Trantor v. Fredrikson
In Trantor v. Fredrikson, 179 Ariz. 299, 300-01, 878 P.2d 657, 658-59 (1994), the Arizona Supreme Court addressed whether a party's failure to object in the trial court to the absence of the findings required by Richey prevented a party from raising the issue on appeal. 179 Ariz. at 299, 878 P.2d at 657.
The supreme court determined that the findings of fact and conclusions of law made obligatory under Richey were not so fundamentally required as to preclude waiver, and ultimately "concluded that the failure of a party to object to the lack of findings of fact and conclusions of law in making awards of attorneys' fees under 12-341.01(C) or 12-349 precludes that party from raising the absence of findings as error on appeal." Id. at 301, 878 P.2d at 659.
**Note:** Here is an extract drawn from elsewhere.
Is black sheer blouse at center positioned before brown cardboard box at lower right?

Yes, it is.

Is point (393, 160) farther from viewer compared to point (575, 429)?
The court reasoned that the trial court and opposing counsel should be afforded the opportunity to correct asserted defects before they are raised on appeal and rejected the rationale of promoting appellate review as a basis for declining to find a waiver. Id. at 300-01, 878 P.2d at 658-59.
In rejecting that rationale, our supreme court noted that, "although findings of fact and conclusions of law are certainly helpful on appellate review, they do not go to the foundation of the case or deprive a party of a fair hearing." Id.
The Arizona Supreme Court held that a party must have afforded the trial court and opposing counsel the opportunity to correct any asserted defects in order to contest on appeal the absence of a trial court's necessary findings of fact and conclusions of law.
The court concluded that, "absent extraordinary circumstances, errors not raised in the trial court cannot be raised on appeal." Id. at 300, 878 P.2d at 658.
See also In re Marriage of Pownall, 197 Ariz. 577, P27, 5 P.3d 911, P27 (App. 2000) (failure to object to lack of findings precludes resolution of issue on appeal); Callanan v. Sun Lakes Homeowners' Ass'n No. 1, Inc., 134 Ariz. 332, 337, 656 P.2d 621, 626 (App. 1982) (by failing to object to trial court, plaintiff "waived his right to urge the failure to make certain requisite findings as a basis for reversal").